- PROVIDED ENTRIES
*-*-*

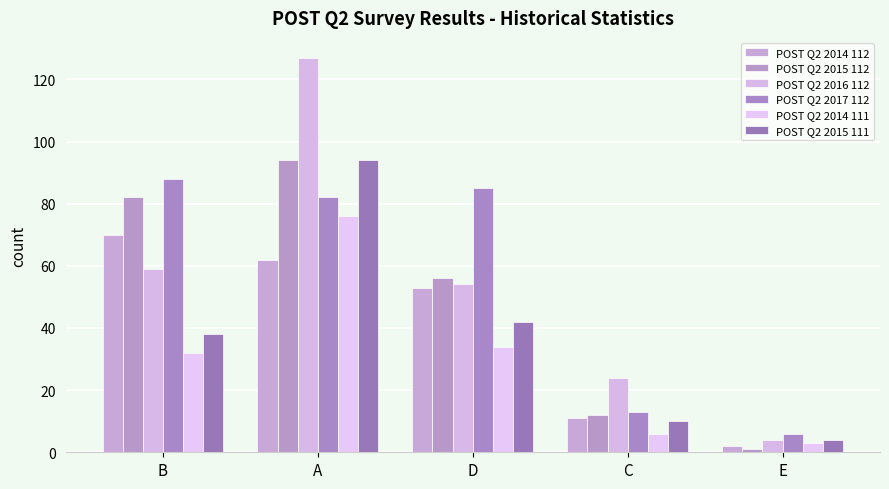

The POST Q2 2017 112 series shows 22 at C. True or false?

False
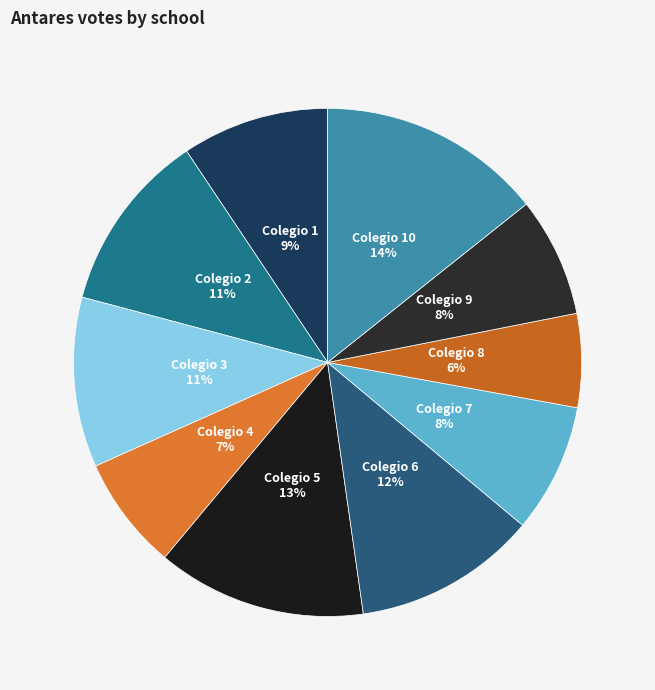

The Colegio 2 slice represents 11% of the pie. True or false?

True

*-*-*

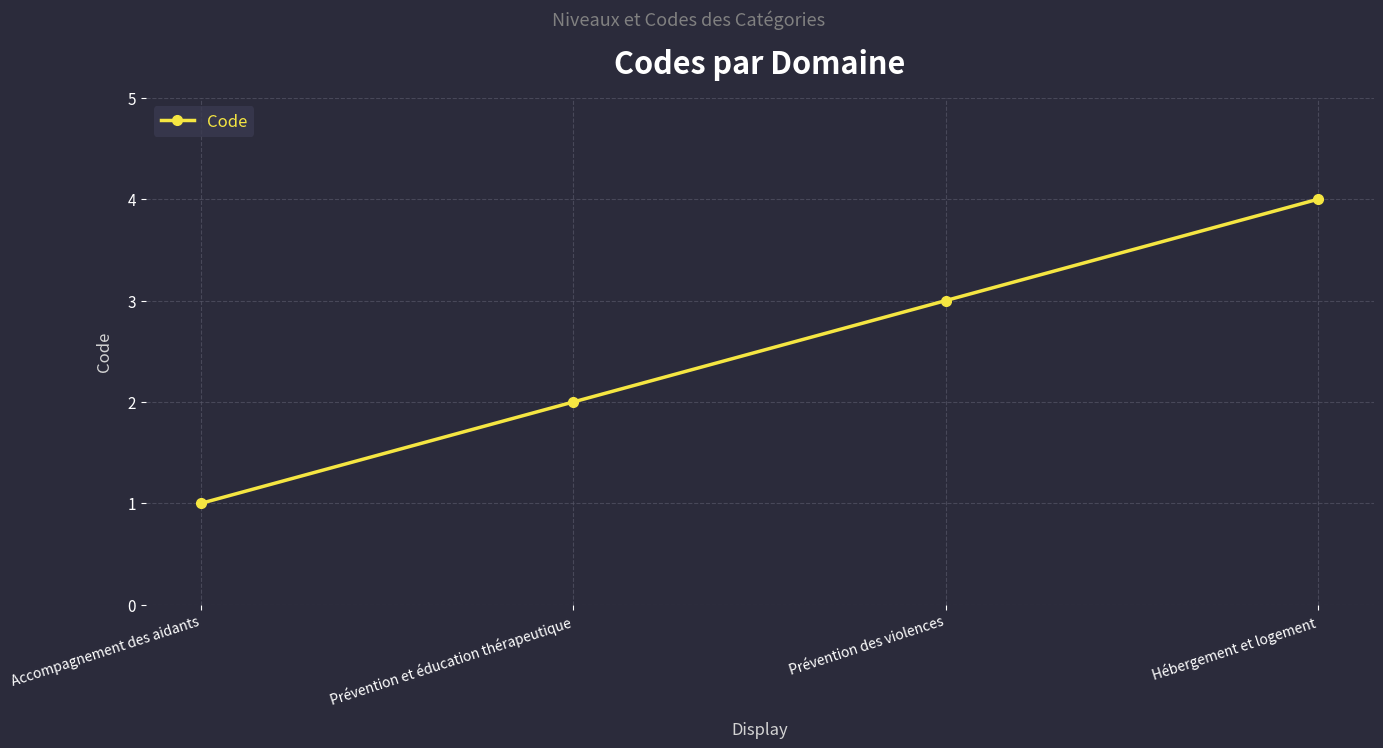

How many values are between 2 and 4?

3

*-*-*

- WHAT THE TASK ASKS
Retype the lines from the one containing "The POST Q2" through the one containing "The Colegio 2", including both, and omit the pictures.

- ANSWER AREA
The POST Q2 2017 112 series shows 22 at C. True or false?

False

The Colegio 2 slice represents 11% of the pie. True or false?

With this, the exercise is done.